=== Begin Enclosure ===

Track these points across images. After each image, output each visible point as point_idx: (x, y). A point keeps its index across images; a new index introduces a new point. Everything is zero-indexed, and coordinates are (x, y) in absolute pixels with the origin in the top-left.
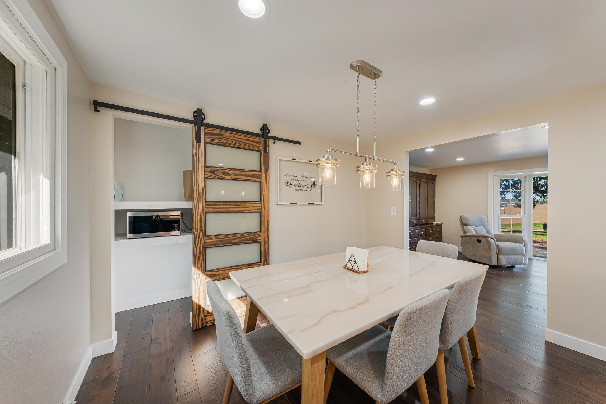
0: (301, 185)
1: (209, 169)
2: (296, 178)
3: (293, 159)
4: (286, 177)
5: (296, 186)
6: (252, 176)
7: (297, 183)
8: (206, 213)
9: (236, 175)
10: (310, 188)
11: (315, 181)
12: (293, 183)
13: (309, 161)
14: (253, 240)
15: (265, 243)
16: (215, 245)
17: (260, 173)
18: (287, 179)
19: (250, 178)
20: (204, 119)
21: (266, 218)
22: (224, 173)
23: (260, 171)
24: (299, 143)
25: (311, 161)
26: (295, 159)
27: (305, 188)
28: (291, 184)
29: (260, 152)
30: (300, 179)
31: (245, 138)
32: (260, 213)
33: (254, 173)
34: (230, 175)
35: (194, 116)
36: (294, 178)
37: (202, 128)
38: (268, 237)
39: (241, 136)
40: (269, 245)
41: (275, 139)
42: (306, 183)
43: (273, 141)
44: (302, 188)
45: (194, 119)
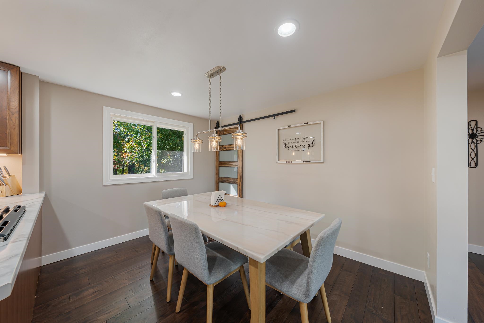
0: (298, 146)
2: (293, 141)
3: (288, 126)
4: (284, 142)
5: (292, 147)
7: (294, 145)
8: (219, 167)
9: (228, 148)
10: (307, 147)
11: (313, 141)
12: (290, 145)
13: (304, 124)
16: (222, 182)
18: (285, 143)
20: (219, 124)
22: (224, 148)
24: (294, 111)
25: (306, 123)
26: (290, 126)
27: (303, 149)
28: (288, 146)
30: (296, 141)
32: (238, 167)
35: (216, 125)
36: (291, 141)
38: (242, 182)
40: (242, 187)
41: (274, 116)
42: (303, 144)
43: (273, 117)
44: (299, 149)
45: (216, 127)
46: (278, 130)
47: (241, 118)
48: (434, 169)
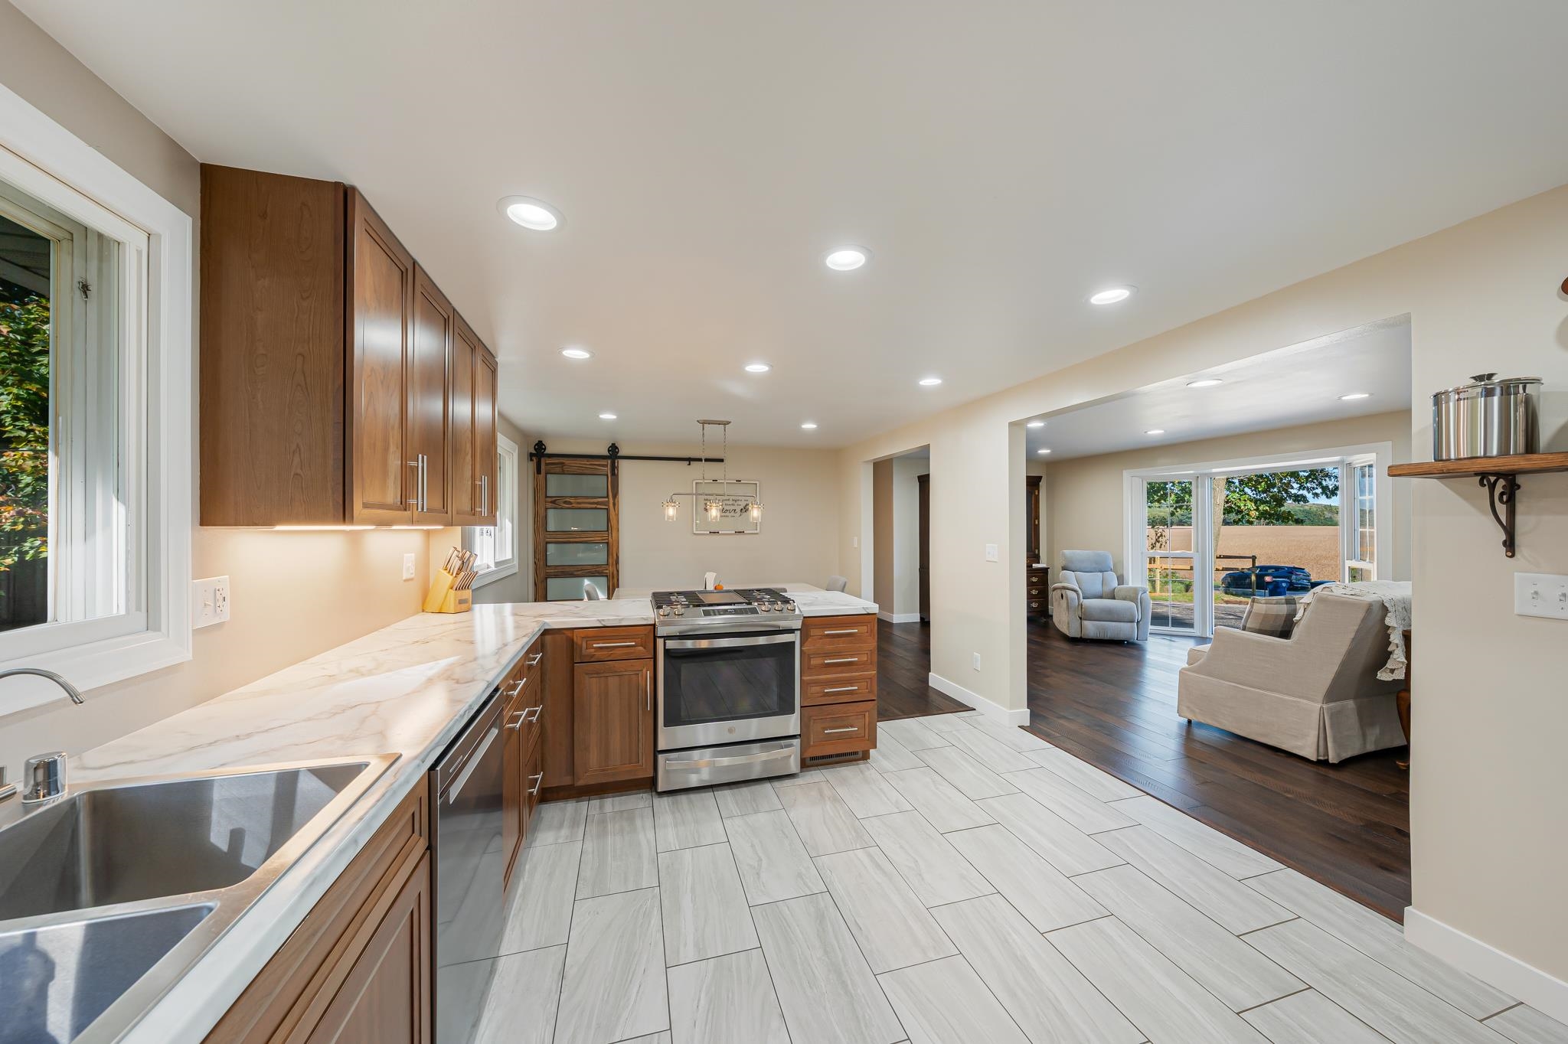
0: (725, 509)
1: (549, 500)
3: (713, 480)
4: (706, 502)
6: (597, 503)
8: (547, 543)
9: (579, 503)
10: (739, 513)
11: (746, 504)
13: (737, 480)
14: (598, 573)
15: (613, 578)
16: (556, 576)
17: (607, 499)
19: (594, 506)
20: (545, 449)
21: (614, 549)
22: (565, 502)
23: (608, 497)
24: (722, 460)
26: (718, 481)
27: (732, 514)
29: (607, 475)
30: (723, 503)
31: (588, 463)
32: (608, 543)
33: (600, 500)
34: (570, 503)
35: (535, 449)
37: (543, 459)
38: (618, 571)
39: (585, 461)
40: (618, 580)
41: (690, 460)
42: (732, 508)
43: (688, 462)
44: (728, 514)
45: (534, 452)
46: (696, 483)
47: (614, 449)
48: (856, 538)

=== End Enclosure ===

**Exercise requirements:** In the material above, find the line containing "28: (291, 184)" and the line containing "44: (302, 188)", then write out exactly those two lines and every line between them, and nothing more.

**Solution to this exercise:**
28: (291, 184)
29: (260, 152)
30: (300, 179)
31: (245, 138)
32: (260, 213)
33: (254, 173)
34: (230, 175)
35: (194, 116)
36: (294, 178)
37: (202, 128)
38: (268, 237)
39: (241, 136)
40: (269, 245)
41: (275, 139)
42: (306, 183)
43: (273, 141)
44: (302, 188)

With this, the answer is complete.